Saved data entries:
┌──

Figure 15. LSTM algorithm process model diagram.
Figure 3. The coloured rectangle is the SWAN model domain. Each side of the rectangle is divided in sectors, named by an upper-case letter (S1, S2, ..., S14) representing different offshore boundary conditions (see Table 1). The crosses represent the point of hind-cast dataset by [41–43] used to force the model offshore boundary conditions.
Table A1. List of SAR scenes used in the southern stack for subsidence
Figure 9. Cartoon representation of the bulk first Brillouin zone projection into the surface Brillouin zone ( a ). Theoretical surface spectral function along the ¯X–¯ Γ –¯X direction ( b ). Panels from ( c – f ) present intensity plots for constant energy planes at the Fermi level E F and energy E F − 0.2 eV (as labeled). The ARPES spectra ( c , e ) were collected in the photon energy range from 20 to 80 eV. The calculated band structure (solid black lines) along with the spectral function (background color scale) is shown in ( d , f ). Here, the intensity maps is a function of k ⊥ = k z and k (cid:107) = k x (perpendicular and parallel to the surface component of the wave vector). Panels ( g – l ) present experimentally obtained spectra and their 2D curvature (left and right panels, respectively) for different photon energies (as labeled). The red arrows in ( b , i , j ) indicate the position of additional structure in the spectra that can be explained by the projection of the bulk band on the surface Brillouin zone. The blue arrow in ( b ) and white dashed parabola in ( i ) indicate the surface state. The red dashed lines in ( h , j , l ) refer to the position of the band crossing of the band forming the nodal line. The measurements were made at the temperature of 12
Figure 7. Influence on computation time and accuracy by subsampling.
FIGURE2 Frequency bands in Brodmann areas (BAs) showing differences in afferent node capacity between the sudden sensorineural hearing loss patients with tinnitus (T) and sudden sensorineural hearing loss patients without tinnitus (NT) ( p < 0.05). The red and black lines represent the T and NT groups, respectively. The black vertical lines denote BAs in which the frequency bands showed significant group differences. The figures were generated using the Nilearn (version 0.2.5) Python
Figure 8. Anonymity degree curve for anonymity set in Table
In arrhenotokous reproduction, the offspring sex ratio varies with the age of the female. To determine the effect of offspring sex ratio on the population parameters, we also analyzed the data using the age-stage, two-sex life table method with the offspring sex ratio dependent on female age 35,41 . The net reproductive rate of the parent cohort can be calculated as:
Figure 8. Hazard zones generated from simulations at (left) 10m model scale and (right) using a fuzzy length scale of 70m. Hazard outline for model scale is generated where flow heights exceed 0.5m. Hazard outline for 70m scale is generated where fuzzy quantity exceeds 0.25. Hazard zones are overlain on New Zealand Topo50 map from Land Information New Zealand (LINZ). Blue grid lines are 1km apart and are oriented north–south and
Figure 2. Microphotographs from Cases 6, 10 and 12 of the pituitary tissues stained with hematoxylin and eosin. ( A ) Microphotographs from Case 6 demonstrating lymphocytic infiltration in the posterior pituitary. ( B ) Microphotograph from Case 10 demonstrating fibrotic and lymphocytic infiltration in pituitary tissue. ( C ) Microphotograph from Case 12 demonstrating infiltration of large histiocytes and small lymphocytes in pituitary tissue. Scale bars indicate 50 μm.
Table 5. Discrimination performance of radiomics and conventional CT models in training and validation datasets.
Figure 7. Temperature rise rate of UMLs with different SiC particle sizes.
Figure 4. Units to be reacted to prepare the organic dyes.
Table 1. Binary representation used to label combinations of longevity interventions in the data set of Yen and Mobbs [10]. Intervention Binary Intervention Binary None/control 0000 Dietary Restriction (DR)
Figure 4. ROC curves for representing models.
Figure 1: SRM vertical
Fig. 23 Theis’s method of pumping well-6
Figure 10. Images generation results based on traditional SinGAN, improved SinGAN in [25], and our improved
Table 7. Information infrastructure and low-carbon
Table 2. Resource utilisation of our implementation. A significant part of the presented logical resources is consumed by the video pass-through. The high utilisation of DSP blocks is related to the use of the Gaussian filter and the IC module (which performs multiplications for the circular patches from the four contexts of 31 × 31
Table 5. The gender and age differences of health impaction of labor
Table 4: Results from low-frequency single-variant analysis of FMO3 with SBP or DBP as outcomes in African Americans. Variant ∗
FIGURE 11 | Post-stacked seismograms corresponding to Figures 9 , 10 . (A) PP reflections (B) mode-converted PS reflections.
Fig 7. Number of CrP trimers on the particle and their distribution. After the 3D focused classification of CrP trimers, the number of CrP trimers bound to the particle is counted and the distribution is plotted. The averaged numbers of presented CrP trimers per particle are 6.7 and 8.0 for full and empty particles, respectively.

└──

Exercise instructions:
From the entries above, pull out each line that includes "method".

Exercise solution:
In arrhenotokous reproduction, the offspring sex ratio varies with the age of the female. To determine the effect of offspring sex ratio on the population parameters, we also analyzed the data using the age-stage, two-sex life table method with the offspring sex ratio dependent on female age 35,41 . The net reproductive rate of the parent cohort can be calculated as:
Fig. 23 Theis’s method of pumping well-6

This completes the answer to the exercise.